Character data types store characters, such as digits and letters, in strings. This topic describes the most commonly used character data types.
The byte sequence in a string is encoded by using a specific coding scheme, which is also called a character set. You can specify a character set, such as UTF-8 or GBK, for a database when you create a tenant.
Character data types are usually defined by length semantics, byte semantics, and character semantics. The length semantics specify how to measure the length of a string, whether by bytes or characters. The byte semantics treat a string as a sequence of bytes. This is the default option for character data types. The character semantics treat a string as a sequence of characters. A character in a character sequence corresponds to a code point in a database character set.
VARCHAR2 and CHAR types
The most common character data type in a database is VARCHAR2, which is the most efficient type for storing character data. The VARCHAR2 type stores variable-length string constants, such as 'LILA', 'St. George Island', and '101'. In contrast to numeric constants such as 5001, string constants are enclosed in single quotation marks (' ') so that the database can distinguish string constants from numeric constants.
When you create a table with a VARCHAR2 column, you can specify the maximum string length that the VARCHAR2 column supports. For example, VARCHAR2(25) indicates that a value stored in the column can be up to 25 bytes in length.
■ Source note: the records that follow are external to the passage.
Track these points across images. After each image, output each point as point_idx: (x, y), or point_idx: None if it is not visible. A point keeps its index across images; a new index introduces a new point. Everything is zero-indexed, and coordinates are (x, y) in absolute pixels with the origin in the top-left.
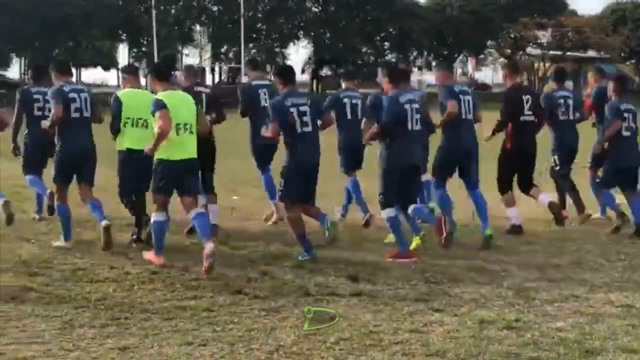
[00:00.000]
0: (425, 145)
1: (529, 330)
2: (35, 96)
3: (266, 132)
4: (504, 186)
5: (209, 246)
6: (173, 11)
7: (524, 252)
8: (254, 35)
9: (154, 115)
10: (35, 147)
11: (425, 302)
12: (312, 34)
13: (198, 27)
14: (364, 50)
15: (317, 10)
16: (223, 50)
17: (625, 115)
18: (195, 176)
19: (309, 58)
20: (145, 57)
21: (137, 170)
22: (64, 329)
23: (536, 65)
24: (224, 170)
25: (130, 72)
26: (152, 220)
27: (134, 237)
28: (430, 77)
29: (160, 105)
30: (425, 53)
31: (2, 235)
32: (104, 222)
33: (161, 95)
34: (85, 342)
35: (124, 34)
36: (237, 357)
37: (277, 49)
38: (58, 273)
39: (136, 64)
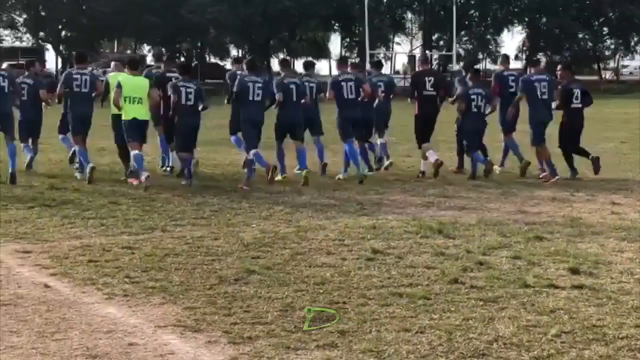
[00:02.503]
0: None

For each row, the database stores a variable-length value in the column. If the value length exceeds the maximum string length defined for the column, the database returns an error. For example, if you insert 10 characters into a UTF-8-encoded column that supports a maximum string length of 25 characters, the column stores 10 characters instead of 25 characters. This way, the VARCHAR2 type reduces the consumption of storage space. In contrast, the CHAR type stores fixed-length strings. The default length is 1 byte. If the actual length of a value is less than the specified length, the database uses spaces to pad the value to the specified length.
OceanBase Database in Oracle mode compares VARCHAR2 values without padding spaces and compares CHAR values with the spaces padded.
NCHAR and NVARCHAR2 types
The NCHAR and NVARCHAR2 types store Unicode characters.
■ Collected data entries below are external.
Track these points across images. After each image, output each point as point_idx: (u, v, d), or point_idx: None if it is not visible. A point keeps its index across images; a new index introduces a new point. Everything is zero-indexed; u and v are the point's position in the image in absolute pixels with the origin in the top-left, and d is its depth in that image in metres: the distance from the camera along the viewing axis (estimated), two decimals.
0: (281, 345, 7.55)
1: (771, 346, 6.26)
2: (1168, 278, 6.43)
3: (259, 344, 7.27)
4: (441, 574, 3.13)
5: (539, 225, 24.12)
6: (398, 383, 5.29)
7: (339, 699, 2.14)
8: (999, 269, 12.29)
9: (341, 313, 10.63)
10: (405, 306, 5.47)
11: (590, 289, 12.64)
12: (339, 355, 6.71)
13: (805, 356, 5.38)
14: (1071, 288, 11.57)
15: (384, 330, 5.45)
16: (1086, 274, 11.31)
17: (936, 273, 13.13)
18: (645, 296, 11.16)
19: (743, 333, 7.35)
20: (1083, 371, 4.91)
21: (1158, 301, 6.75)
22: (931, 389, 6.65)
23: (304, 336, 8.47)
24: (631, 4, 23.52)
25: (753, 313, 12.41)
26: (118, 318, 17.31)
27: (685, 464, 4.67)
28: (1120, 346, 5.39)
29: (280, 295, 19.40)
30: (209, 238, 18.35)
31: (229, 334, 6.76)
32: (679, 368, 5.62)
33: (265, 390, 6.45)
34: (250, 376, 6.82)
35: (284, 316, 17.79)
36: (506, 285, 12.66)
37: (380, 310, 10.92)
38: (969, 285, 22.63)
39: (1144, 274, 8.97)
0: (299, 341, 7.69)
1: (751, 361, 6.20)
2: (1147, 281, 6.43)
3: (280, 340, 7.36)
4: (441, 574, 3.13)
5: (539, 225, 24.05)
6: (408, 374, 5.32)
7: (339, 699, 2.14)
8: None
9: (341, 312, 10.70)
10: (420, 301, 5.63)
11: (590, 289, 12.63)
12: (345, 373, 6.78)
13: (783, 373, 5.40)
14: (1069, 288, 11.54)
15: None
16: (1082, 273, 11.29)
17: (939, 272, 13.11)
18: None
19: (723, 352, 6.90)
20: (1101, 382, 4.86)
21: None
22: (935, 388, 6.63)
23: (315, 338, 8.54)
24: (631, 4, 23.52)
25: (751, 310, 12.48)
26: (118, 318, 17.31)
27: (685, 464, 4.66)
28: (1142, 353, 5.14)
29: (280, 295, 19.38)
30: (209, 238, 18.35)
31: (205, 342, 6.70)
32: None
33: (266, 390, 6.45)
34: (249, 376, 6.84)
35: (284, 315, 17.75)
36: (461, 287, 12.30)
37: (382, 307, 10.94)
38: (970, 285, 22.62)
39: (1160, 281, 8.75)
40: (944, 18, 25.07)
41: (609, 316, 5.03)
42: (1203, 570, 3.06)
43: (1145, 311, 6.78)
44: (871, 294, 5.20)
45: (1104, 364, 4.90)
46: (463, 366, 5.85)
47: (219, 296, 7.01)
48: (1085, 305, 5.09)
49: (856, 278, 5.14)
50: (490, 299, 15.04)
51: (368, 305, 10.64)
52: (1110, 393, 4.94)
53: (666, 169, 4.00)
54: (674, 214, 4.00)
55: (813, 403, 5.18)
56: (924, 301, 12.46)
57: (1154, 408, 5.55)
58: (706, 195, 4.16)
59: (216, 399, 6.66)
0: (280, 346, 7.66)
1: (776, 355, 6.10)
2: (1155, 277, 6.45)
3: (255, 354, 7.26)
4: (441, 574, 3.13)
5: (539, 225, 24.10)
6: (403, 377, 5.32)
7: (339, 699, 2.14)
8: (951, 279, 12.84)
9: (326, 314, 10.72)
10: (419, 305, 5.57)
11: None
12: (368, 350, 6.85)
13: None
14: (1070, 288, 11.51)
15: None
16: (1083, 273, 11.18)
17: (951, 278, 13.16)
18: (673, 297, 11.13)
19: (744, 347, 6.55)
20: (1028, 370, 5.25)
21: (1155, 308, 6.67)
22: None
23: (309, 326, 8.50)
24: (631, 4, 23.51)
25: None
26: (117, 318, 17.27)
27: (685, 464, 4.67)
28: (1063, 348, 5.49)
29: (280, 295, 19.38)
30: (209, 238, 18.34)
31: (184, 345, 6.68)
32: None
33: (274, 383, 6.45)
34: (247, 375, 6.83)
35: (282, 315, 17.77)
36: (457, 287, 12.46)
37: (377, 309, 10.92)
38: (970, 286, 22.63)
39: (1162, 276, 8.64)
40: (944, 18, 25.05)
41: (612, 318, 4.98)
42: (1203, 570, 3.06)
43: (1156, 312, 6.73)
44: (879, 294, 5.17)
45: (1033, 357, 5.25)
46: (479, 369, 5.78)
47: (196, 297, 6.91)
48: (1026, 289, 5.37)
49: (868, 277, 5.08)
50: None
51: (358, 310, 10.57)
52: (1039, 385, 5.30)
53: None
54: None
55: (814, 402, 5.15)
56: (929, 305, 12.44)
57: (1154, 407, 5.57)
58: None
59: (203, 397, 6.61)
Unicode is a universal character set that can store characters of any language. The NCHAR type stores fixed-length strings, whereas the NVARCHAR2 type stores variable-length strings. These types use a national character set, which can be set when you create a tenant. A national character set stores local special characters in your region. For uniformity of standards, the national character set must be a Unicode character set, for example, AL16UTF16 or UTF-8.
When you create a table with an NCHAR or NVARCHAR2 column, the column conforms to character semantics.